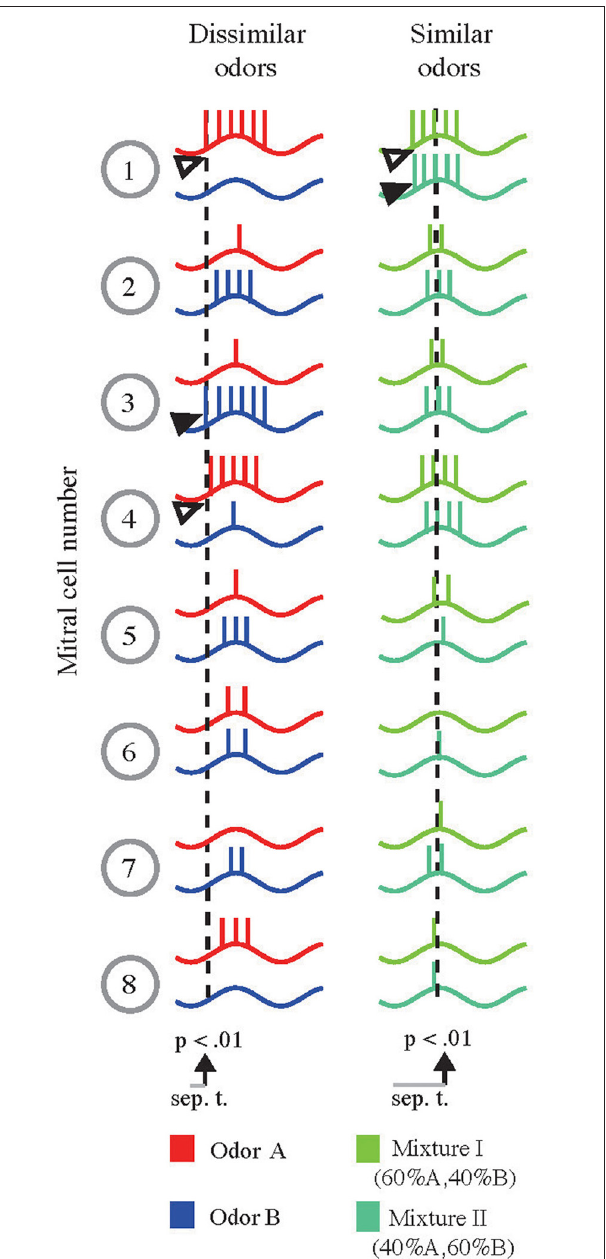
FIGURE 5 | Schematic representation of the proposed AP latency-based scheme and emerging similarity-dependent separation times. Left column : Sketch of the membrane potential of eight M/TCs in response to two different odors ( red and blue ) with little spatial overlap. For dissimilar odors arrows indicate M/TCs that respond either weakly for odor A and strongly for odor B ( solid arrow , M/TC #3) or vice versa ( open arrows , M/TC #1 and #4). Based on AP latencies in the strongly activated M/TCs reliable stimulus separation may be achieved early during the evoked response (indicated by the dotted line ). Right column : Same M/TCs in response to two similar odors (binary mixtures of A and B, Mixture I [60%A, 40%B], light green; Mixture II [40%A, 60%B], dark green). Due to the overall similarity of M/TC responses, information from many more cells (including those with delayed onsets e.g., M/TC #5 and #6) must be obtained to allow for stimulus separation ( dotted lines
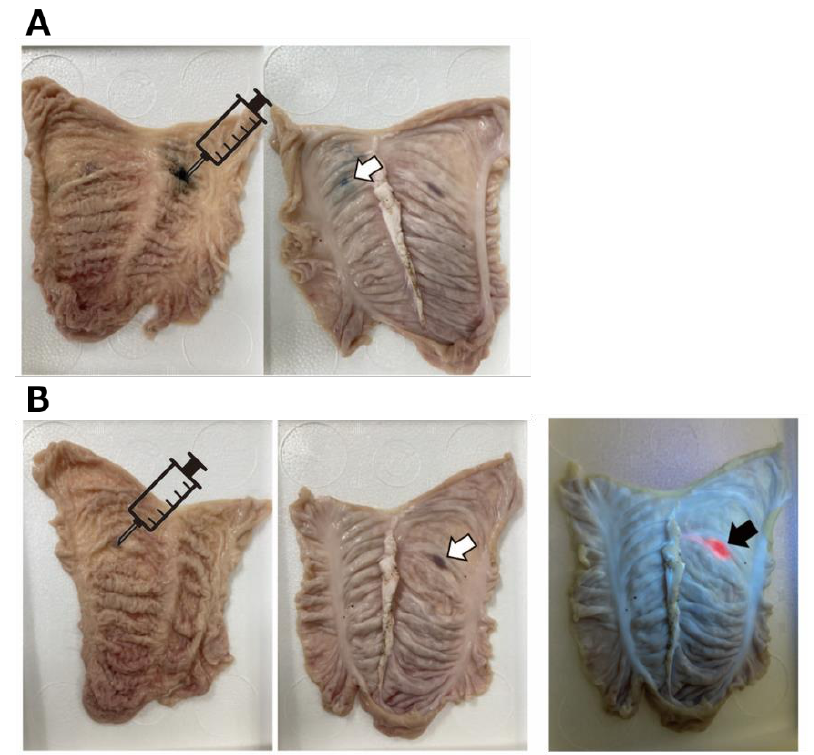
Figure 7. The photographs showing the marking of (A) India ink and (B) PMETAC- co -PAMPAA(HpD) in the porcine colon tissue. ( A ) ( left ) India ink was injected from mucosal sides. The illustrations of syringes indicate the location of injection site. ( right ) The photographs from the serosal side (outside of the digestive tract) after local injection. White arrows indicate the location of injection site. ( B ) ( left ) PMETAC- co -PAMPAA(HpD) was injected from mucosal sides. The illustrations of syringes indicate the location of injection site. ( middle ) The photographs from the serosal side (outside of the digestive tract) after local injection. White arrows indicate the location of injection site. ( right ) The photographs from the serosal side under the irradiation at 375 nm. Black arrow indicates the strong fluorescent signal of injection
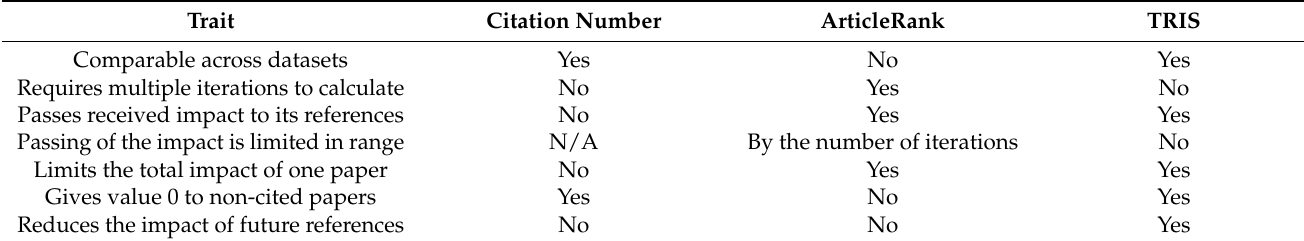
Table 1. Comparison of the key traits of Citation Number, ArticleRank, and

· · ·

Required work: In copying the listing, reproduce each line exactly and omit the pictures.

Answer:
FIGURE 5 | Schematic representation of the proposed AP latency-based scheme and emerging similarity-dependent separation times. Left column : Sketch of the membrane potential of eight M/TCs in response to two different odors ( red and blue ) with little spatial overlap. For dissimilar odors arrows indicate M/TCs that respond either weakly for odor A and strongly for odor B ( solid arrow , M/TC #3) or vice versa ( open arrows , M/TC #1 and #4). Based on AP latencies in the strongly activated M/TCs reliable stimulus separation may be achieved early during the evoked response (indicated by the dotted line ). Right column : Same M/TCs in response to two similar odors (binary mixtures of A and B, Mixture I [60%A, 40%B], light green; Mixture II [40%A, 60%B], dark green). Due to the overall similarity of M/TC responses, information from many more cells (including those with delayed onsets e.g., M/TC #5 and #6) must be obtained to allow for stimulus separation ( dotted lines
Figure 7. The photographs showing the marking of (A) India ink and (B) PMETAC- co -PAMPAA(HpD) in the porcine colon tissue. ( A ) ( left ) India ink was injected from mucosal sides. The illustrations of syringes indicate the location of injection site. ( right ) The photographs from the serosal side (outside of the digestive tract) after local injection. White arrows indicate the location of injection site. ( B ) ( left ) PMETAC- co -PAMPAA(HpD) was injected from mucosal sides. The illustrations of syringes indicate the location of injection site. ( middle ) The photographs from the serosal side (outside of the digestive tract) after local injection. White arrows indicate the location of injection site. ( right ) The photographs from the serosal side under the irradiation at 375 nm. Black arrow indicates the strong fluorescent signal of injection
Table 1. Comparison of the key traits of Citation Number, ArticleRank, and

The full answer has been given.